On the other hand, avoiding any type of measurement system is a recipe for disaster, especially today. The 2001 International Technology Roadmap for Semiconductors (ITRS), previously known as the Semiconductor Roadmap, tackled this very issue and ultimately produced the SoC Cost Design Model. The Design Technical Working Group (TWG) stepped back and looked at the entire design cycle, avoiding the micro-managing metrics that have proven detrimental to design innovation.
The TWG looked at the raw cost-in real out-of-pocket money, not including the questionable time-to-market costs that vendors have been touting since the mid-1980s-in manpower, overhead and EDA tools needed to complete a five million gate ASIC design for a PDA. The results should be shocking to any accountant or CFO.
For example, while Company A may be happy with the tried and true basic RTL methodology it has used for the past ten years, Company A's competition may not have been quite so resistant to change. While that PDA design costs Company A somewhere around $342,417,579, the competition has only spent $15,066,373 on the same design. This data doesn't help Company A's competitive position.
While this example serves as a worst-case scenario, any company that is far behind the curve is either no longer in business or is now selling software. Still, the SoC Cost Design Model tells us that significant design innovations are being introduced at two-year intervals. Companies cannot afford to stay with an obsolete tool while the competition jumps on implementing the upgrades.
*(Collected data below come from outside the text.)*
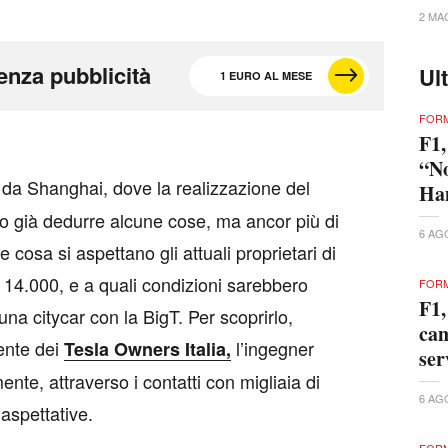
2 MA
enza pubblicità
Ul
1 EURO AL MESE
FORM
F1,
“No
 da Shanghai, dove la realizzazione del
Ham
no già dedurre alcune cose, ma ancor più di
6 AG
 cosa si aspettano gli attuali proprietari di
di 14.000, e a quali condizioni sarebbero
FORM
F1,
una citycar con la BigT. Per scoprirlo,
cam
dente dei
l’ingegner
Tesla Owners Italia,
ser
te, attraverso i contatti con migliaia di
6 AG
 aspettative.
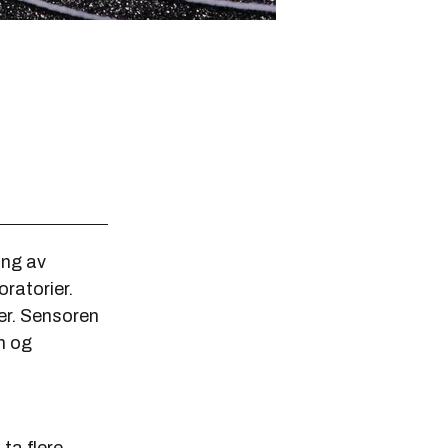
ing av
ratorier.
der. Sensoren
on og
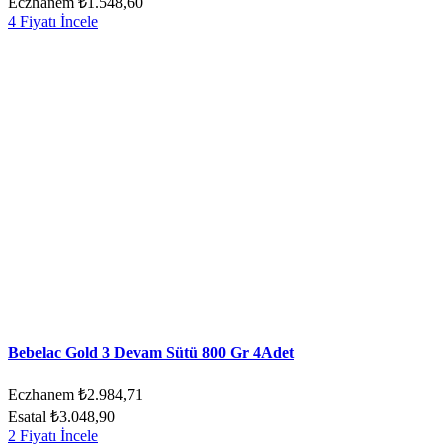
Eczhanem
₺1.548,60
4 Fiyatı İncele
Bebelac Gold 3 Devam Sütü 800 Gr 4Adet
Eczhanem
₺2.984,71
Esatal
₺3.048,90
2 Fiyatı İncele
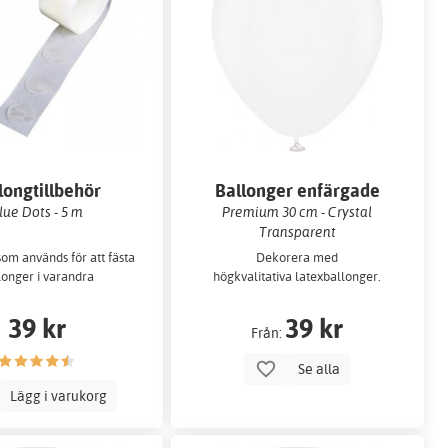
longtillbehör
Ballonger enfärgade
lue Dots - 5 m
Premium 30 cm - Crystal
Transparent
som används för att fästa
Dekorera med
longer i varandra
högkvalitativa latexballonger.
39 kr
39 kr
Från:
Se alla
Lägg i varukorg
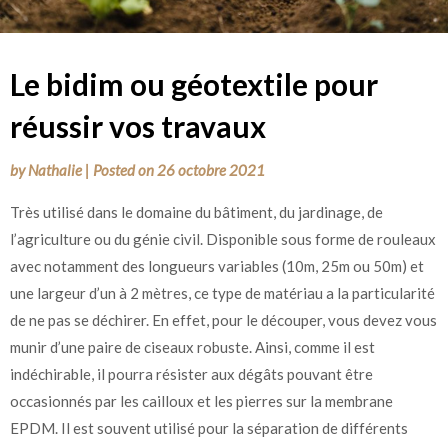
Le bidim ou géotextile pour
réussir vos travaux
by
Nathalie
|
Posted on
26 octobre 2021
Très utilisé dans le domaine du bâtiment, du jardinage, de
l’agriculture ou du génie civil. Disponible sous forme de rouleaux
avec notamment des longueurs variables (10m, 25m ou 50m) et
une largeur d’un à 2 mètres, ce type de matériau a la particularité
de ne pas se déchirer. En effet, pour le découper, vous devez vous
munir d’une paire de ciseaux robuste. Ainsi, comme il est
indéchirable, il pourra résister aux dégâts pouvant être
occasionnés par les cailloux et les pierres sur la membrane
EPDM. Il est souvent utilisé pour la séparation de différents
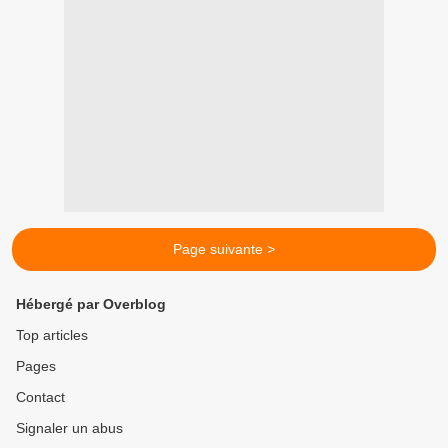
Page suivante >
Hébergé par Overblog
Top articles
Pages
Contact
Signaler un abus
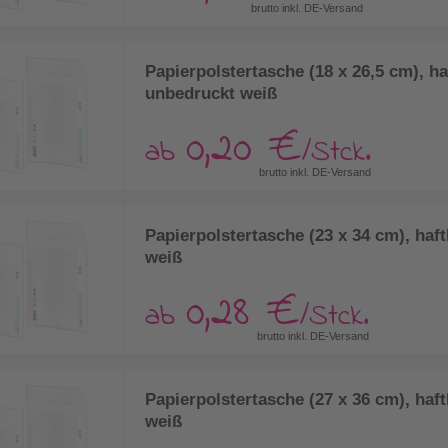
brutto inkl. DE-Versand
Papierpolstertasche (18 x 26,5 cm), h
unbedruckt weiß
0,20 €
ab
/Stck.
brutto inkl. DE-Versand
Papierpolstertasche (23 x 34 cm), haf
weiß
0,28 €
ab
/Stck.
brutto inkl. DE-Versand
Papierpolstertasche (27 x 36 cm), haf
weiß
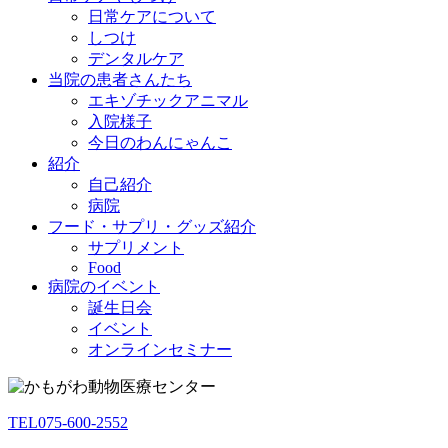
日常ケアについて
しつけ
デンタルケア
当院の患者さんたち
エキゾチックアニマル
入院様子
今日のわんにゃんこ
紹介
自己紹介
病院
フード・サプリ・グッズ紹介
サプリメント
Food
病院のイベント
誕生日会
イベント
オンラインセミナー
TEL
075-600-2552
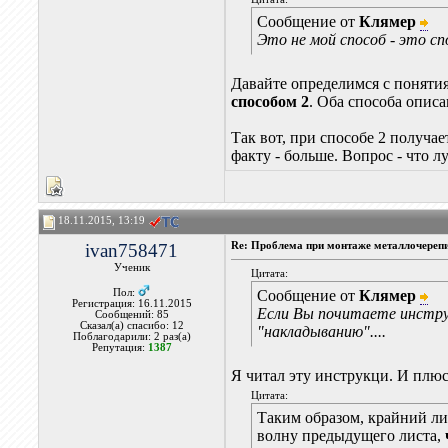
Сообщение от
Клямер
Это не мой способ - это с
Давайте определимся с понятия
способом 2
. Оба способа опис
Так вот, при способе 2 получа
факту - больше. Вопрос - что 
18.11.2015, 13:19
ivan758471
Re: Проблема при монтаже металлочереп
Ученик
Цитата:
Пол:
Сообщение от
Клямер
Регистрация: 16.11.2015
Если Вы почитаете инстру
Сообщений: 85
Сказал(а) спасибо: 12
"накладыванию"....
Поблагодарили: 2 раз(а)
Репутация:
1387
Я читал эту инструкци. И плюс
Цитата:
Таким образом, крайний ли
волну предыдущего листа,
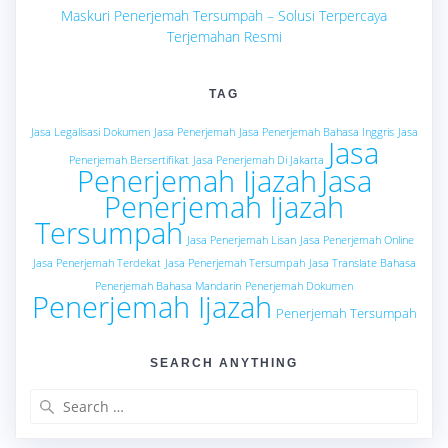
Maskuri Penerjemah Tersumpah – Solusi Terpercaya
Terjemahan Resmi
TAG
Jasa Legalisasi Dokumen
Jasa Penerjemah
Jasa Penerjemah Bahasa Inggris
Jasa
Jasa
Penerjemah Bersertifikat
Jasa Penerjemah Di Jakarta
Penerjemah Ijazah
Jasa
Penerjemah Ijazah
Tersumpah
Jasa Penerjemah Lisan
Jasa Penerjemah Online
Jasa Penerjemah Terdekat
Jasa Penerjemah Tersumpah
Jasa Translate Bahasa
Penerjemah Bahasa Mandarin
Penerjemah Dokumen
Penerjemah Ijazah
Penerjemah Tersumpah
SEARCH ANYTHING
Search
for:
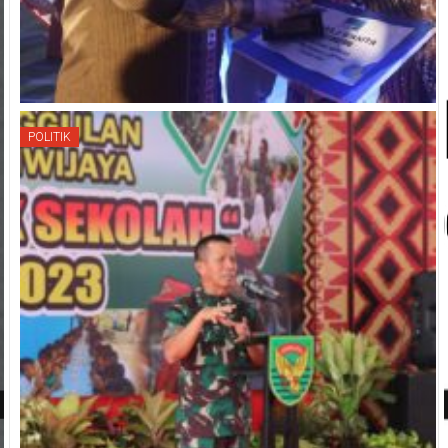
POLITIK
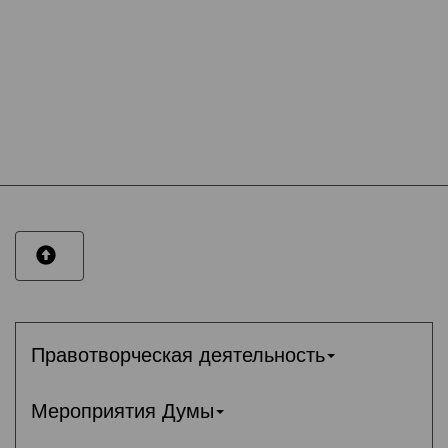
Правотворческая деятельность
Мероприятия Думы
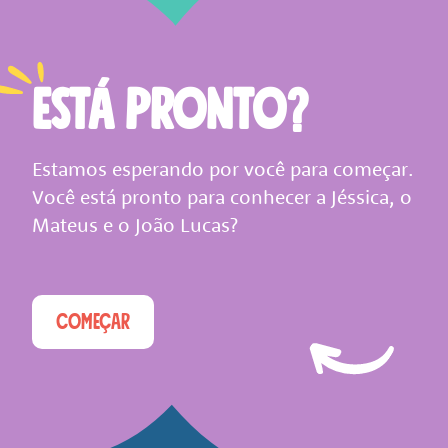
ESTÁ PRONTO?
Estamos esperando por você para começar.
Você está pronto para conhecer a Jéssica, o
Mateus e o João Lucas?
COMEÇAR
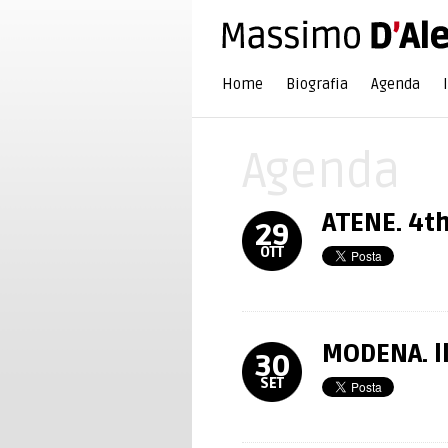
Home
Biografia
Agenda
Agenda
ATENE. 4t
29
OTT
MODENA. ll
30
SET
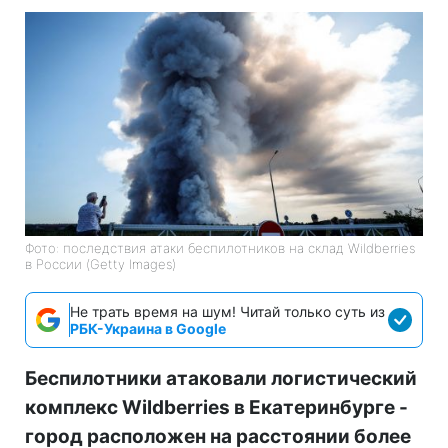
Фото: последствия атаки беспилотников на склад Wildberries
в России (Getty Images)
Не трать время на шум! Читай только суть из
РБК-Украина в Google
Беспилотники атаковали логистический
комплекс Wildberries в Екатеринбурге -
город расположен на расстоянии более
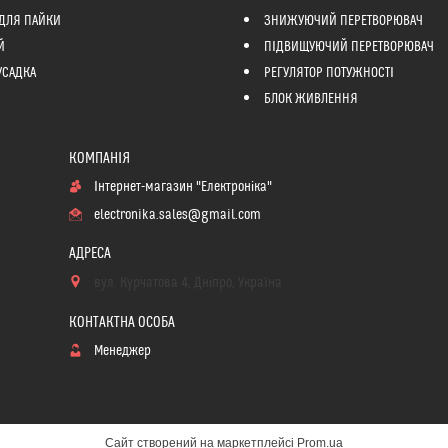
ДЛЯ ПАЙКИ
ЗНИЖУЮЧИЙ ПЕРЕТВОРЮВАЧ
Й
ПІДВИЩУЮЧИЙ ПЕРЕТВОРЮВАЧ
УСАДКА
РЕГУЛЯТОР ПОТУЖНОСТІ
БЛОК ЖИВЛЕННЯ
Інтернет-магазин "Електроніка"
electronika.sales@gmail.com
вул. Курчатова 4, Дніпро, Україна
Менеджер
Сайт створений на маркетплейсі
Prom.ua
Even the conservative position -- not taking into account phantom issues like "late-to-market" -- tells us that missing out on a tool change will cost a month's design time. Straight math shows that a company that has remained on top of new technology releases so far should only have spent around $15,066,373 on their last wildly successful PDA design. Assuming the design took a year, with the industry norm slipping into the thirteen-month bracket, overall cost will be more than $1,255,531 per month.
The 2001 Design Automation Conference (DAC) made staying abreast of innovation, and availability, a much easier proposition. Even the informal hallway discussions about the new IC Implementation Tool Set gave last year's participants inside information on which vendors actually had them, and which vendors only promised them. Participants went back to work with the confidence to get started upgrading and integrating the new tools into their design flow.
This year's hallway discussions will center around new ideas for the Intelligent Test Bench, bringing things back to the original question: "Can you afford not to go to DAC 2002?" It won't cost you $1.2 million to attend, but it may if you don't.
Gary Smith is chief EDA analyst at Gartner/Dataquest.